ACTIVITY —
Copy the text of the rows from the line containing "らの姿も確認することができる。" through the line containing "de 2015 a abril de 2025.", keeping both of those lines and leaving out the pictures.

RECORDS FOR PROCESSING —
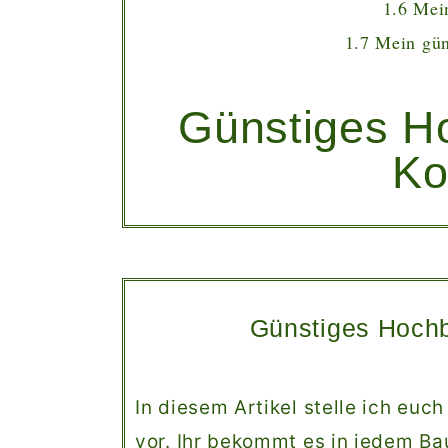
1.6
Mei
1.7
Mein gün
Günstiges H
Ko
Günstiges Hoch
In diesem Artikel stelle ich euc
vor. Ihr bekommt es in jedem Ba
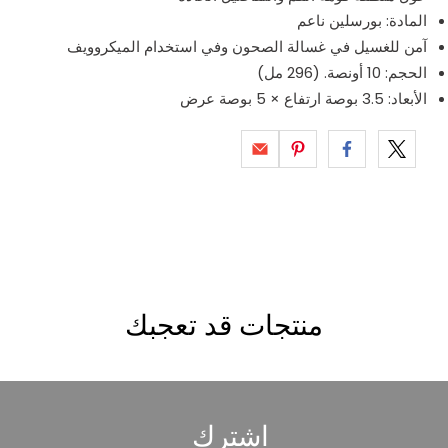
المادة: بورسلين ناعم
آمن للغسيل في غسالة الصحون وفي استخدام الميكروويف
الحجم: 10 أونصة. (296 مل)
الأبعاد: 3.5 بوصة ارتفاع × 5 بوصة عرض
منتجات قد تعجبك
اشترك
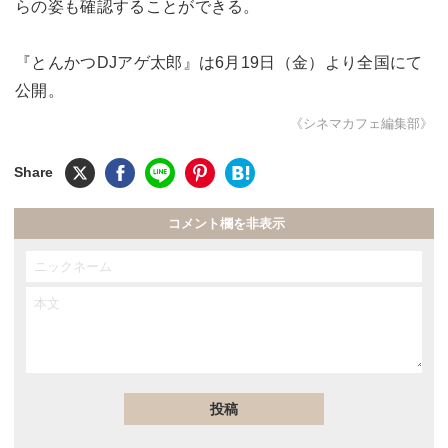
らの姿も確認することができる。
『とんかつDJアゲ太郎』は6月19日（金）より全国にて
公開。
《シネマカフェ編集部》
コメント欄を非表示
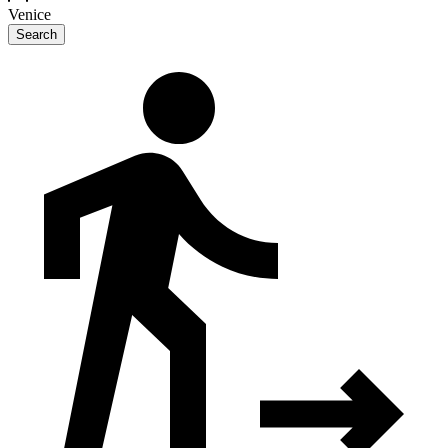
Venice
Search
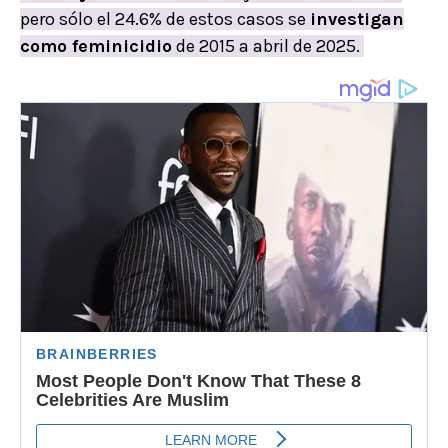
pero sólo el 24.6% de estos casos se
investigan
como feminicidio
de 2015 a abril de 2025.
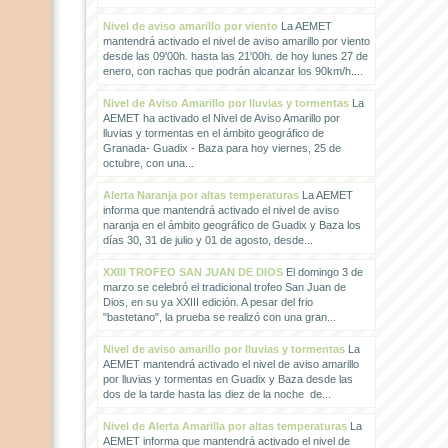
Nivel de aviso amarillo por viento
La AEMET
mantendrá activado el nivel de aviso amarillo por viento
desde las 09'00h. hasta las 21'00h. de hoy lunes 27 de
enero, con rachas que podrán alcanzar los 90km/h....
Nivel de Aviso Amarillo por lluvias y tormentas
La
AEMET ha activado el Nivel de Aviso Amarillo por
lluvias y tormentas en el ámbito geográfico de
Granada- Guadix - Baza para hoy viernes, 25 de
octubre, con una...
Alerta Naranja por altas temperaturas
La AEMET
informa que mantendrá activado el nivel de aviso
naranja en el ámbito geográfico de Guadix y Baza los
días 30, 31 de julio y 01 de agosto, desde...
XXIII TROFEO SAN JUAN DE DIOS
El domingo 3 de
marzo se celebró el tradicional trofeo San Juan de
Dios, en su ya XXIII edición. A pesar del frio
"bastetano", la prueba se realizó con una gran...
Nivel de aviso amarillo por lluvias y tormentas
La
AEMET mantendrá activado el nivel de aviso amarillo
por lluvias y tormentas en Guadix y Baza desde las
dos de la tarde hasta las diez de la noche de...
Nivel de Alerta Amarilla por altas temperaturas
La
AEMET informa que mantendrá activado el nivel de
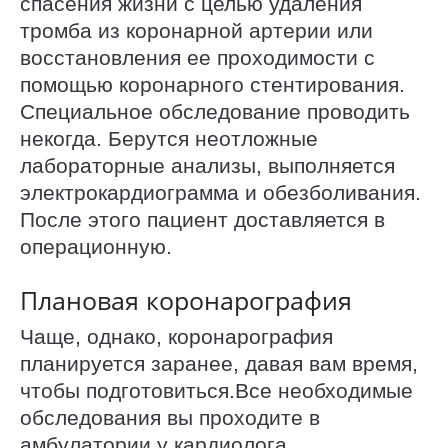
спасения жизни с целью удаления
тромба из коронарной артерии или
восстановления ее проходимости с
помощью коронарного стентирования.
Специальное обследование проводить
некогда. Берутся неотложные
лабораторные анализы, выполняется
электрокардиограмма и обезболивания.
После этого пациент доставляется в
операционную.
Плановая коронарография
Чаще, однако, коронарография
планируется заранее, давая вам время,
чтобы подготовиться.Все необходимые
обследования вы проходите в
амбулатории у кардиолога.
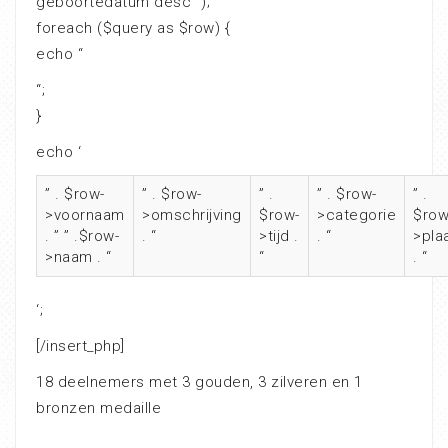
geboortedatum desc “);
foreach ($query as $row) {
echo “
“;
}
echo ‘
” . $row-
” . $row-
” .
” . $row-
” .
>voornaam
>omschrijving
$row-
>categorie
$row
. ” ” .$row-
. “
>tijd .
. “
>pla
>naam . “
“
. “
‘;
[/insert_php]
18 deelnemers met 3 gouden, 3 zilveren en 1
bronzen medaille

OUTPUT BELOW —
らの姿も確認することができる。
『とんかつDJアゲ太郎』は6月19日（金）より全国にて
公開。
《シネマカフェ編集部》
コメント欄を非表示
Venice
Search
pero sólo el 24.6% de estos casos se
investigan
como feminicidio
de 2015 a abril de 2025.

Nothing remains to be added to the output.